SET OF TASKS:
a. In the text below on diagnosing Gram negative lung infection, translate this sentence into Spanish: "Moreover, known culture methods require at least 24 hours to obtain results."
b. Continue the text below on Gram negative lung infection and endotoxins, starting after its last sentence.

** Opening TEXT UNDER STUDY block **

A sensitive and specific method to diagnose Gram negative lung infection is to perform bronchalveolar lavage and to perform a bacteriological culture on the lavage fluid. Another method is to chemically assay for lipopolysaccharide content in bronchoalveolar lavage samples. Investigators using this method found that high concentrations of lipopolysaccharide are associated with concomitant growth of gram negative bacteria in cultures of the bronchalveolar fluid. A complete description of this method may be found in Flanagan, P. G., Jackson, S. K., Findlay, G., “Diagnosis of Gram negative, ventilator associated pneumonia by assaying endotoxin in bronchial lavage fluid”, J. Clin. Pathol. 2001, 54:107-110 and Pugin, J., Auckenthaler, R. and Delaspre, O., “Rapid Diagnosis of gram-negative pneumonia by assay of endotoxin in bronchoalveolar lavage fluid”, Thorax 1992, 47:547-549. Both methods have the drawbacks that special endoscopic equipment and subspecialty expertise are required and that they are relatively invasive and uncomfortable procedures. Moreover, known culture methods require at least 24 hours to obtain results. As such, a patient may wait for up to at least 24 hours before receiving an effective antibiotic treatment.

The cell wall of Gram negative bacteria comprises endotoxins. Endotoxins are toxic materials released by bacterium on bacterial lysis. While endotoxins were first recognized for their ability to induce fever, they are now known to have a broad spectrum of biologic activities. On bacteriolysis, endotoxins consisting of aggregates of lipopolysaccharides and protein and lipids, are released from the bacterium into surrounding medium. Endotoxins consist primarily of lipopolysaccharide (“LPS”) with various amounts of protein and lipid. Since almost all of the biologic activities usually attributable to bacterial endotoxins can also be elicited with isolated chemically pure lipopolysaccharide, the terms “endotoxin” and “lipopolysaccharide” are used interchangeably.

** Closing TEXT UNDER STUDY block **
** Opening DATASET RECORDS block **

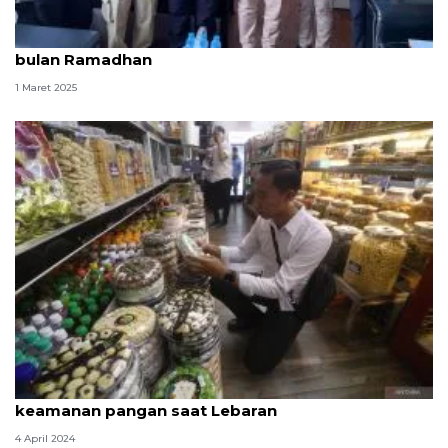
KKP-BPOM sinergi jaga mutu produk perikanan di
bulan Ramadhan
1 Maret 2025
BPOM ingatkan masyarakat untuk waspada
keamanan pangan saat Lebaran
4 April 2024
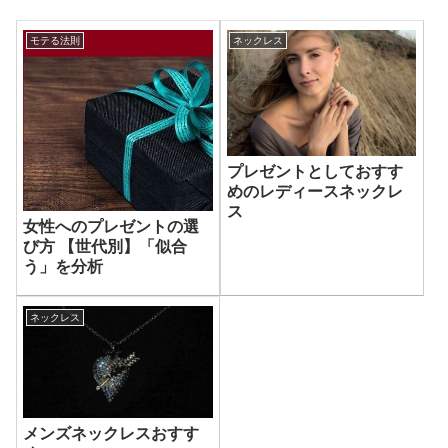
モテる法則
ネックレス
プレゼントとしておすす
めのレディースネックレ
ス
女性へのプレゼントの選
び方 【世代別】「似合
う」を分析
ネックレス
メンズネックレスおすす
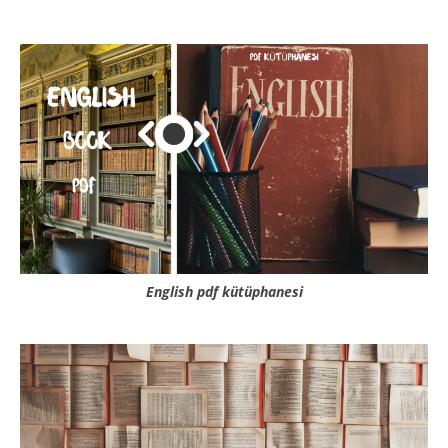
English pdf kütüphanesi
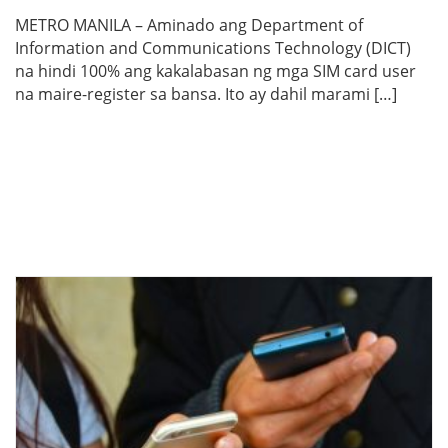
METRO MANILA – Aminado ang Department of
Information and Communications Technology (DICT)
na hindi 100% ang kakalabasan ng mga SIM card user
na maire-register sa bansa. Ito ay dahil marami […]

** Closing DATASET RECORDS block **

RESPONSE LIST:
a. Además, los métodos de cultivo conocidos requieren al menos 24 horas para obtener resultados.

b.
From a pathogenic standpoint, the presence of lipopolysaccharide is one of the most important implications of a Gram negative infection. As such, detecting lipopolysaccharide in a patient\'s bodily fluid is an indicator of Gram negative bacterial infection. More specifically, the presence of lipopolysaccharide in a patient\'s bodily fluid is an important potential indicator of Gram negative pneumonia.

The present invention overcomes the above-described clinical disadvantages of diagnosing Gram negative bacterial pneumonia by performing an assay for lipopolysaccharide on the liquid derived from condensation of exhaled breath. Using novel devices and methods described herein, exhaled breath condensate may be obtained from a spontaneously breathing subject via a mouthpiece, facemask or other similar means or from a subject breathing with the assistance of a mechanical ventilator via a connection to the expiratory tubing of the mechanical ventilator. An additional advantage of the present invention is the shorter time period for diagnosing a Gram negative bacterial infection, such as pneumonia, than is required for other diagnostic methods.

Alternative devices for collecting exhaled breath condensate are also known. These devices include those disclosed in Gaston et al., U.S. Pat. Nos. 6,033,368 and 6,419,634; Hunt et al., U.S. Pat. No. 6,585,661; Baddour, U.S. application Ser. No. 10/257,912; and EU Patent No. 0,759,169 B1 to Winsel et al., all of which are incorporated by reference herein in their entireties. In addition, Kline, U.S. application Ser. Nos. 10/742,721 and 10/778,477, two commonly-assigned non-provisional patent applications, disclose devices for collecting exhaled breath and are incorporated by reference herein in their entireties.

Exhaled condensate is known to contain many molecules that can serve as markers of many lung diseases, as reviewed by Kharitinov et al. in 2001 (Biomarkers 7 (1):1-32, 2002.). However, the concept of measuring lipopolysaccharide in exhaled breath condensate for the purpose of diagnosing Gram negative pneumonia or other Gram negative bacterial infections has not been disclosed previously.